しかし今回の場合に限っては完全なる冤罪だ。


「違います違います違います!! あれです、玲奈ちゃん」

「え、あ、あれ? あーそうよね、こないだも言ってたものね」

驚きながらも富永の表情の奥には呆れが見え隠れしている。目だけで、こいつどうしようもないな、と思っているのが伝わる。


「わかってますよ、アホだって知ってますよ」

「わかってるならいいんだけど。でもちょうど良かった。あのドラマについて調べてもらったから、報告しようと思ってたのよ」

「えっ!!? 何か分かったんですか!?」

智子は思わす富永に詰め寄った。


「近い! 落ち着きなさい! ……分かったのかは、正直微妙ね」

「え、どういう事ですか?」

「説明がややこしいの。ねえ、智子ちゃん、明後日休み?」

「休みです」

「なら明日飲みに行かない? その時にまとめて話すから。私これからまだ仕事があって」

「ぜひ!! 行きましょう!!店予約しときます!」

「ありがとう。じゃあお疲れ様」

「お疲れ様です」


本当は今すぐにでも問い詰めたい感情を抑えて智子は帰路についた。


ーーーーーー


家に着いてやる事をやれば、やはり智子はアプリを起動した。

早く寝るとは言え、やはり観ないと落ち着かないのだ。


画面を開けば、玲奈は珍しく携帯端末を弄っていた。

(お相手は憲人さまかな?)

なんとなく、玲奈の顔が綻んでいるのを見て、智子は思う。

今の玲奈の端末にあるのは3人分の連絡先だ。

憲人、玲子、憲史である。

前はそこに沙耶の連絡先が入っていたが、今はこの3人しかない。


端末を操作する玲奈の手つきは優しく、憂いを払うような笑顔だ。

(ああああ〜玲奈ちゃん可愛い玲奈ちゃん玲奈ちゃんエンジェル玲奈ちゃん)


ひとしきり布団の上で悶えて、智子は改めて画面を見た。

画面にはやはり幸せそうな玲奈が写っている。

このままなら今日は穏やかに眠れそう、そう思いながら智子が観ていると、唐突に玲奈の部屋の扉が開く。


ノックもなく現れたのは、玲奈の父、雅紀だ。

『……お父さま!?』

玲奈の顔に一瞬驚きが浮かび、瞳の奥が不安に揺らいだ。

それはそうだろう。


この男は不幸を運ぶ時にしか自分から姿を見せないのだから。

(なんか嫌な予感がする)

そう思ったのは気のせいではなかった。


次の瞬間に雅紀が発した言葉は、智子にも予想がつかないものだったのだ。


『お前と、鷹司憲人の婚約を解消する』


「は…?」

『え…?』

智子は玲奈と同時に声を上げた。

玲奈は話が理解できない、と頭を振る。


『そんな、でも、簡単に解消などできるはずが……』

『俺だけじゃない。
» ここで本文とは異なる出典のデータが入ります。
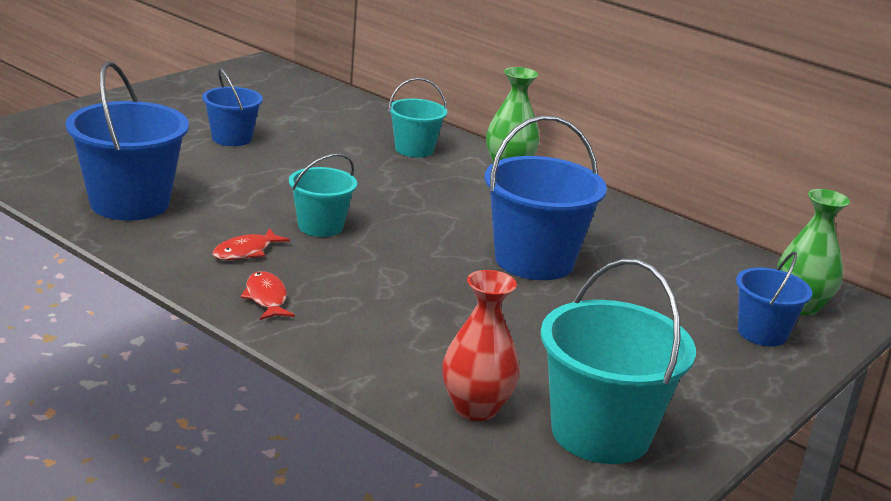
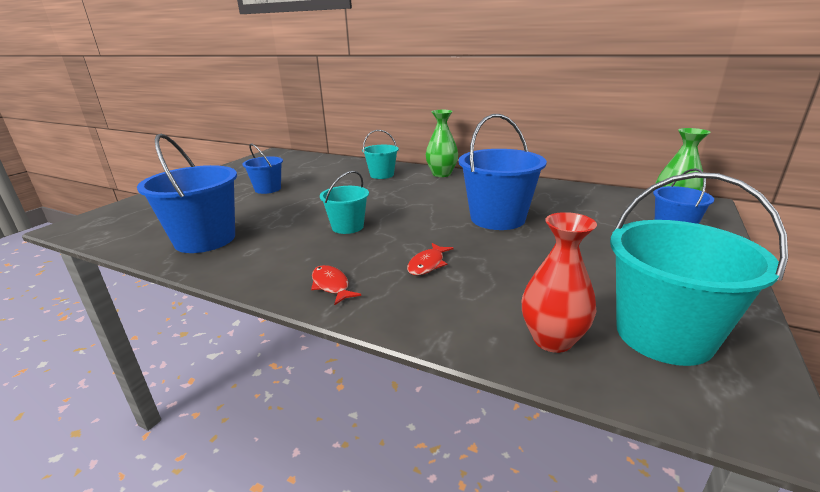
camera: 10 degrees left, 0 degrees up
red fish [213,228,290,260] -> red fish moved to [407,243,454,275]

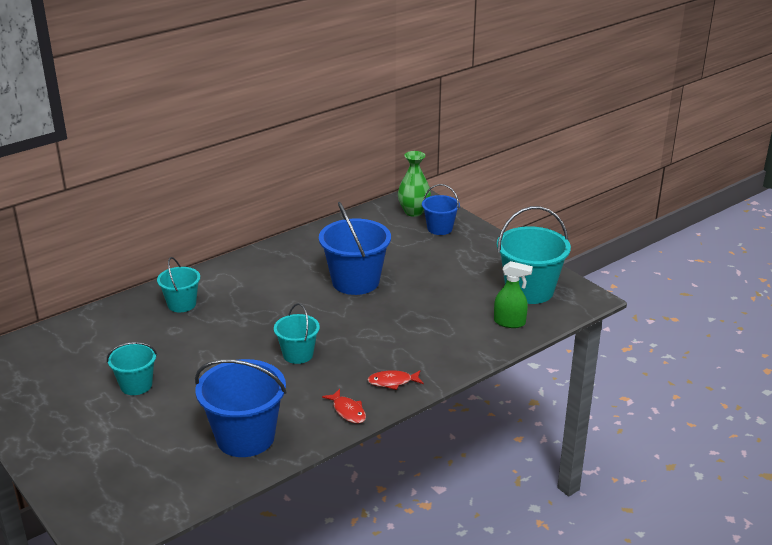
camera: 65 degrees left, 5 degrees up
blue bucket [242,143,283,194] -> turquoise bucket [107,342,157,395]
red fish [407,243,454,275] -> red fish moved to [322,389,366,424]
green vase [426,110,458,177] -> none
red vase [522,212,597,353] -> green spray bottle [494,261,533,328]

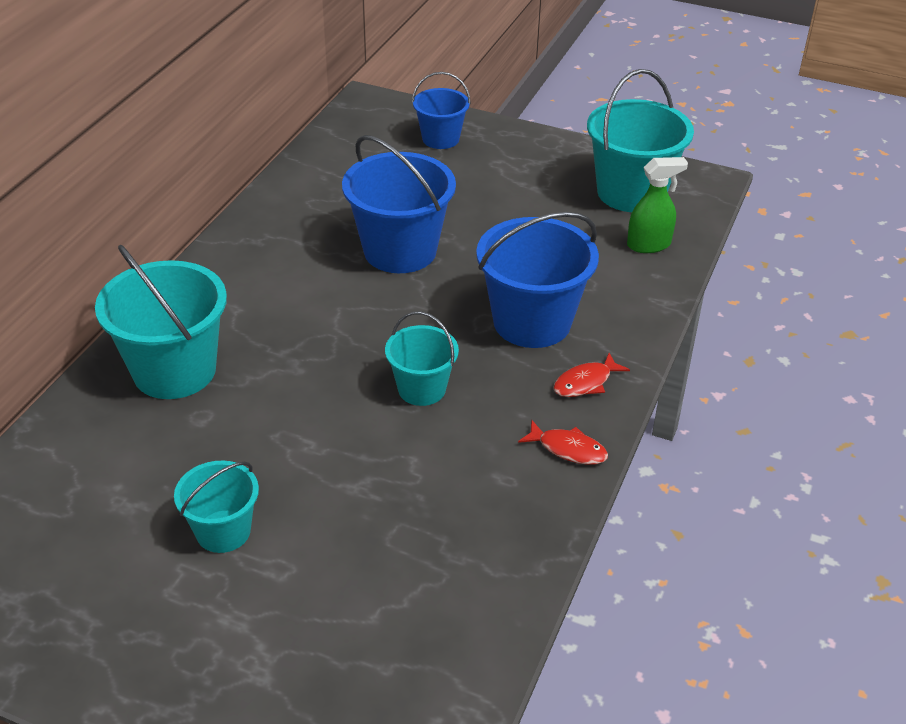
camera: 30 degrees left, 10 degrees up
turquoise bucket [157,257,200,312] -> turquoise bucket [95,245,227,399], size x1.73
blue bucket [195,359,287,457] -> blue bucket moved to [476,212,599,348]
green vase [398,151,431,217] -> none

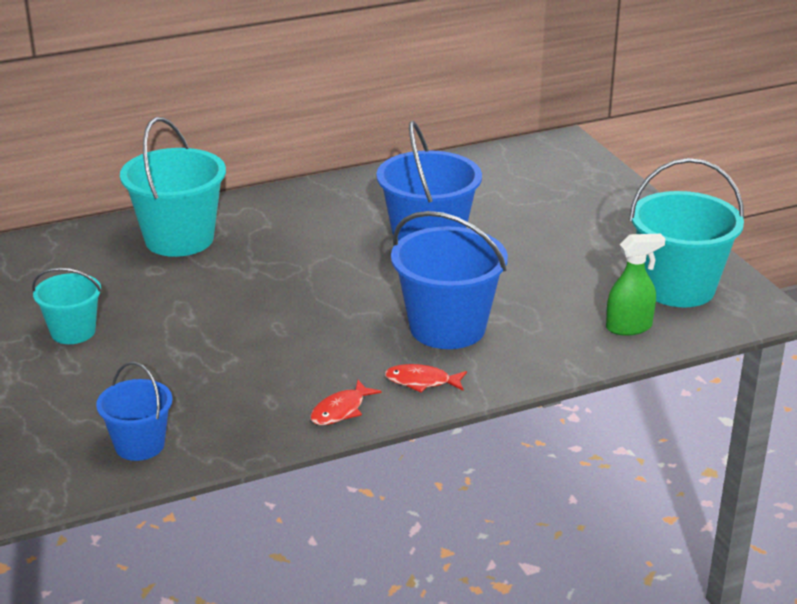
camera: 45 degrees right, 10 degrees down
turquoise bucket [385,311,459,406] -> none
blue bucket [412,72,471,149] -> blue bucket moved to [96,362,173,461]
red fish [518,420,608,465] -> red fish turned 60 degrees clockwise [310,380,382,425]
green spray bottle [627,157,688,253] -> green spray bottle turned 45 degrees counterclockwise [606,234,665,336]

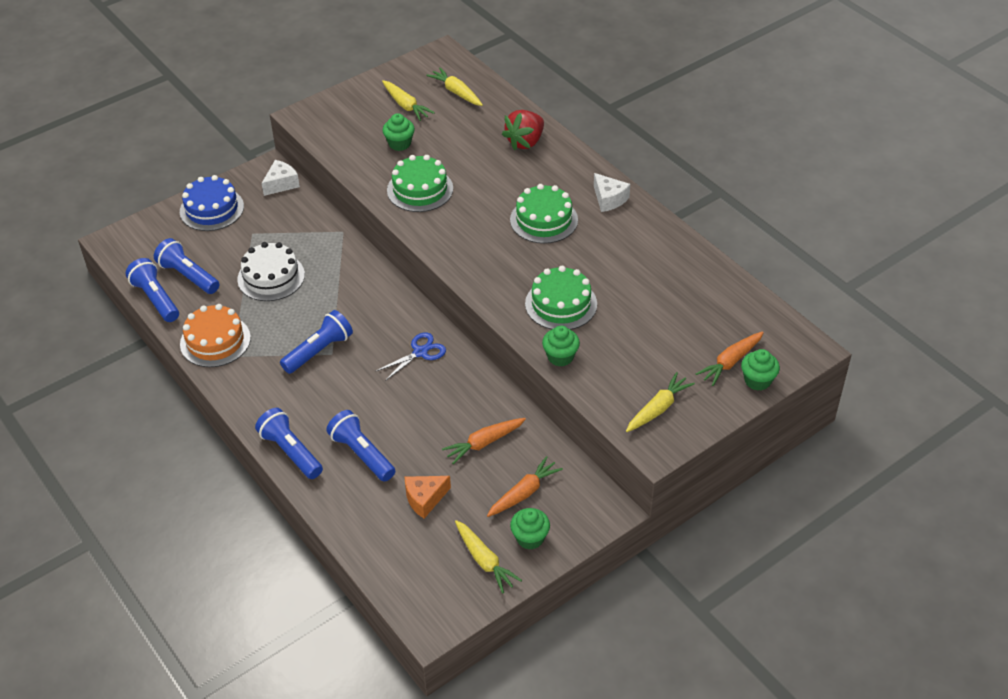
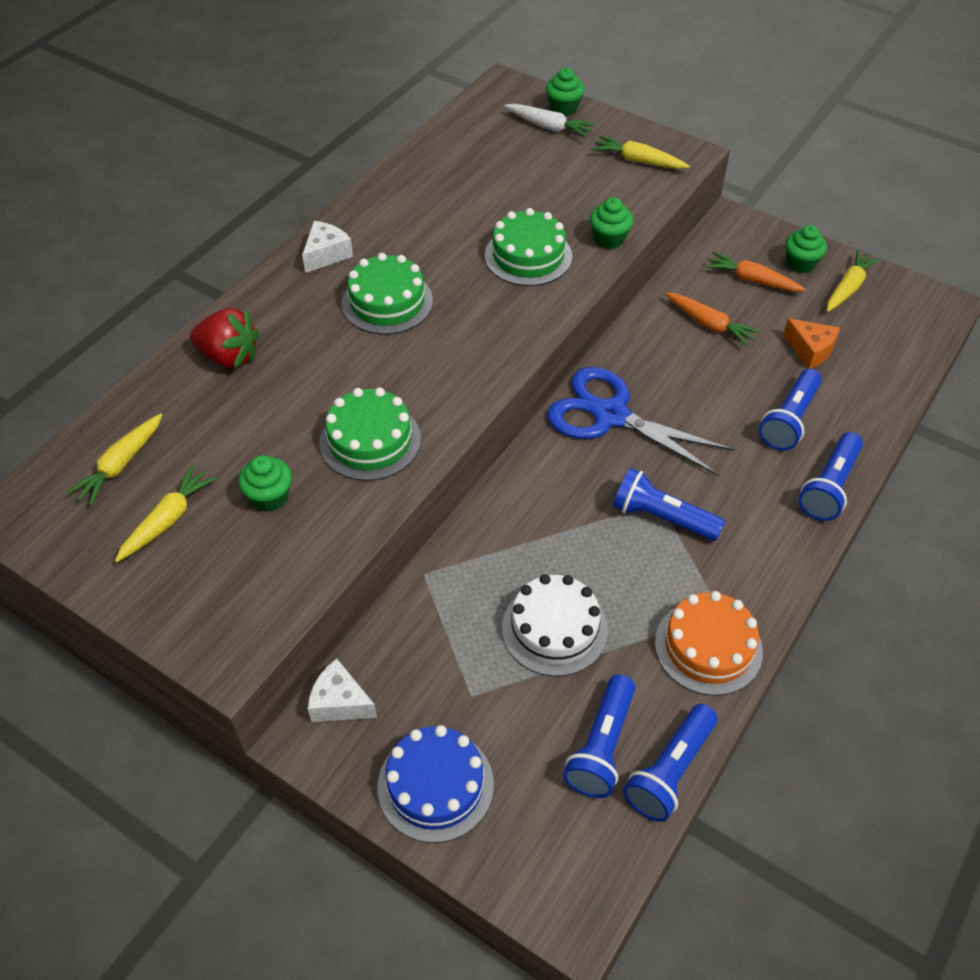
camera: 110 degrees left, 5 degrees up
blue scissors [376,332,446,381] -> blue scissors [547,367,735,476], size x1.93
orange carrot [696,331,764,386] -> white carrot [504,104,596,138]

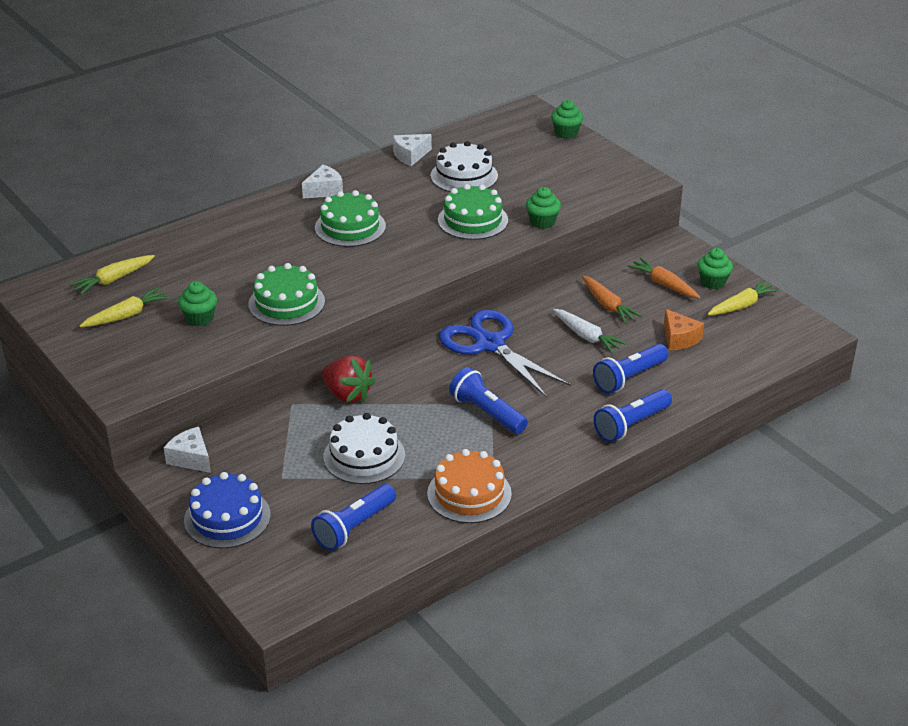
camera: 20 degrees right, 15 degrees down
red strawberry [190,308,259,369] -> red strawberry moved to [322,355,376,403]
white carrot [504,104,596,138] -> white carrot moved to [553,309,627,354]
yellow carrot [592,135,690,169] -> none
blue flashlight [623,704,717,822] -> none
none -> white cheese [393,134,432,166]
none -> white cake [430,141,498,192]

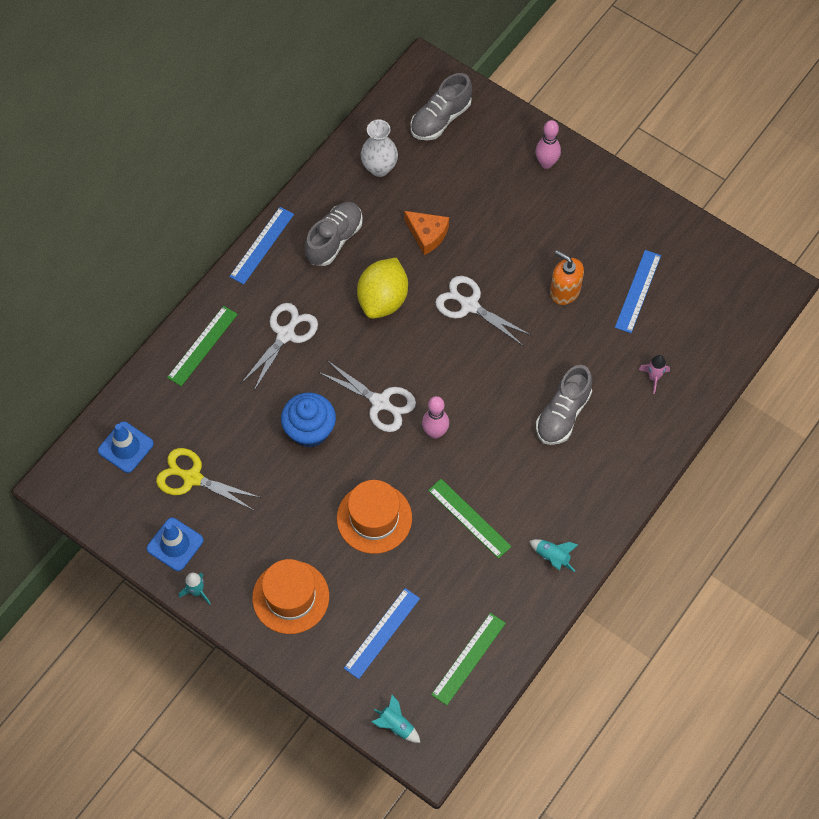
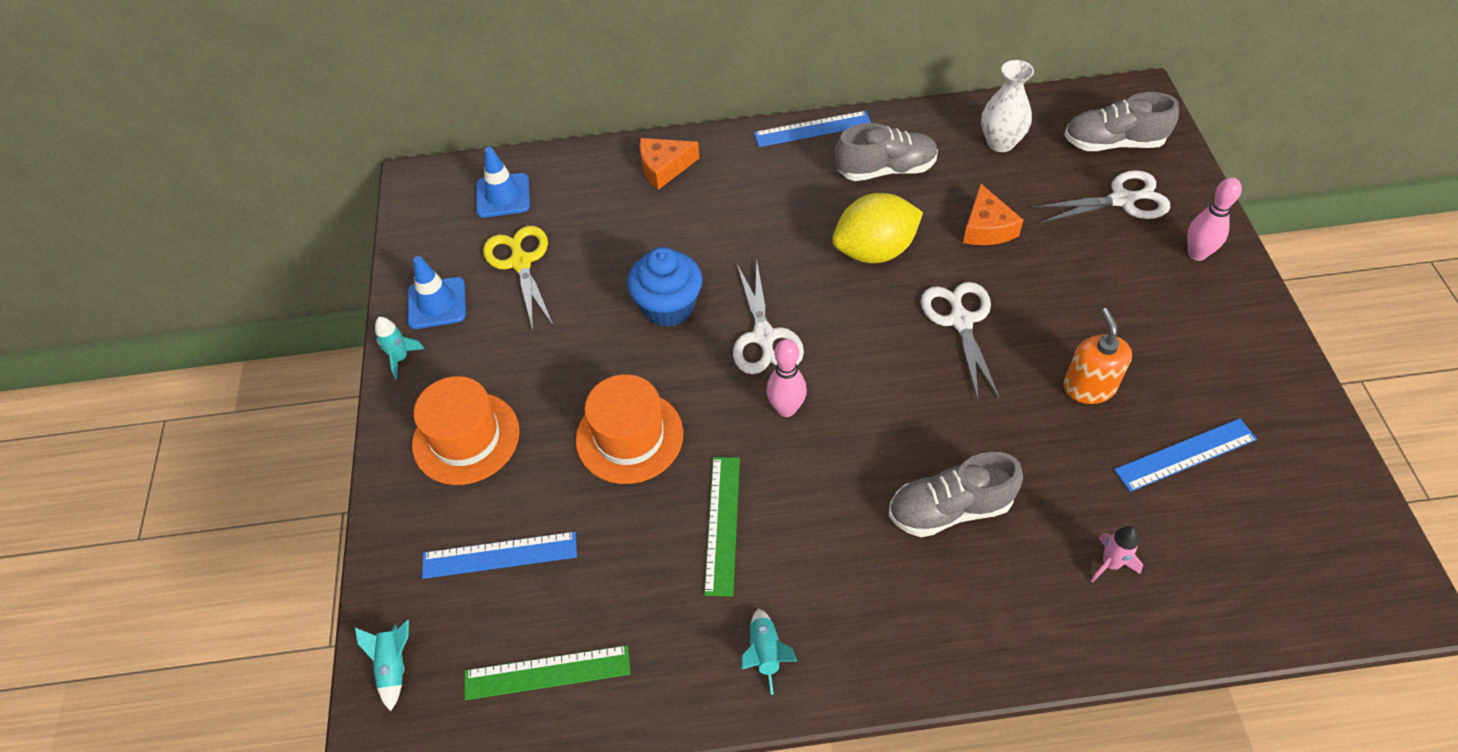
camera: 50 degrees right, 10 degrees down
green ruler [167,306,238,386] -> orange cheese [639,138,699,190]
white scissors [241,303,318,391] -> white scissors moved to [1033,170,1170,223]

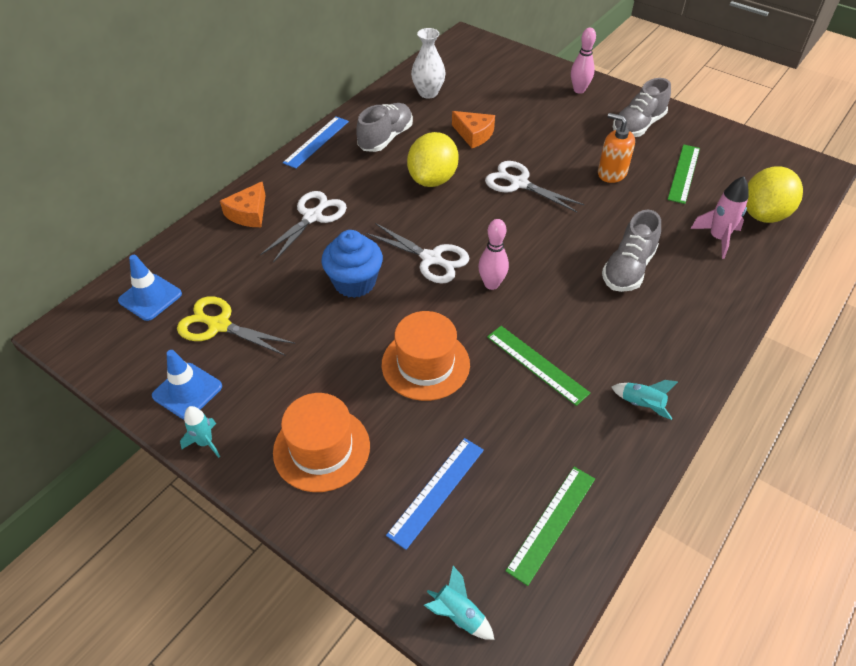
camera: 50 degrees left, 5 degrees down
white scissors [1033,170,1170,223] -> white scissors moved to [260,191,347,263]
grey shoe [1064,92,1179,151] -> grey shoe moved to [613,78,671,137]
pink rocket [1091,526,1143,583] -> pink rocket [691,176,748,259], size x1.51
blue ruler [1114,418,1257,492] -> green ruler [667,144,700,204]
none -> yellow lemon [746,166,803,223]

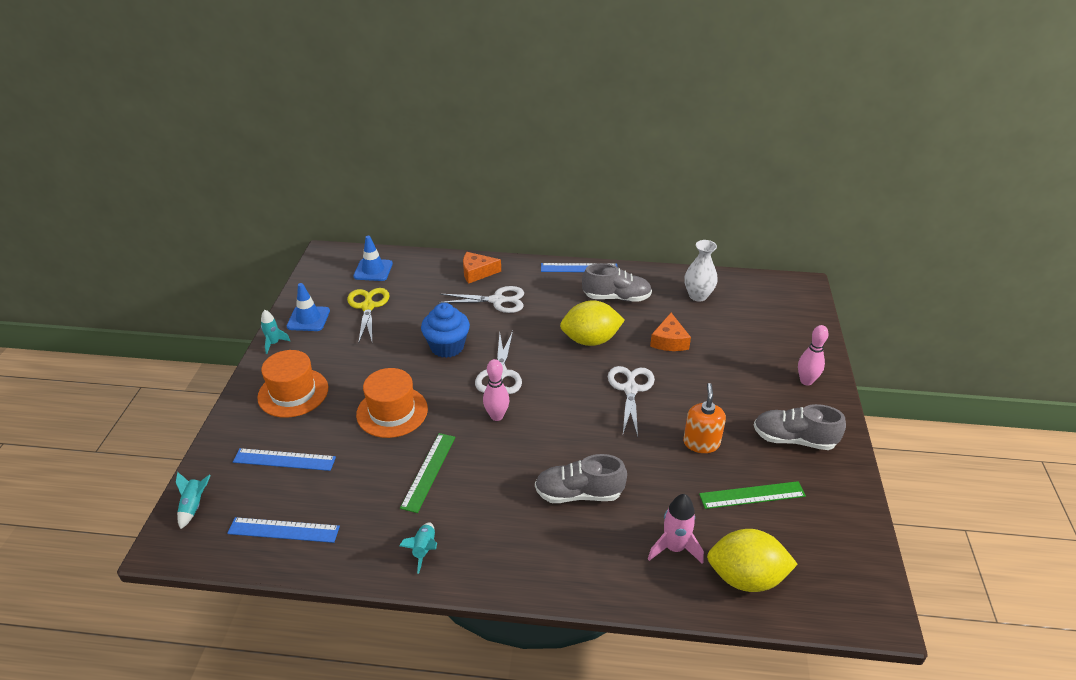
camera: 60 degrees right, 10 degrees down
green ruler [505,467,595,586] -> blue ruler [227,517,340,543]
鷹司家の総意だ。お前のような人間は欲しくない、とな』

『嘘です。あの方達がそんな事言うわけ……』

『黙れ。そもそもこれは家同士の婚約だ。それなら何もお前でなくてもいいと気付いた』

雅紀がニヤリと笑う。実の娘に向けているとは思えない、嘲るような笑みだ。


『美里が正式に俺の娘になる。鷹司憲人は美里と婚約する。向こうも快く承諾してくれた』


「なにを……」

智子は思わず声を上げて、口を噤んだ。


人間が絶望する瞬間、というのを智子は見てしまったからだ。

辛うじて保たれてきた均衡が崩れた、と智子は感じた。


玲奈の手から端末がすべり落ちて、玲奈自身も、力なく床にへたり込んだ。

その瞳には暗い影が映っている。


『行儀の悪い…日頃からそうだから、お前はダメなんだ』

雅紀は吐き捨てるように言った。

『その端末も、明日から使えなくなる。必要ないだろう』

それだけ言うと、雅紀は玲奈の部屋を後にした。


「玲奈ちゃん……」

項垂れる少女の表情は分からない。

それでも智子には、彼女の絶望が痛いほど伝わった。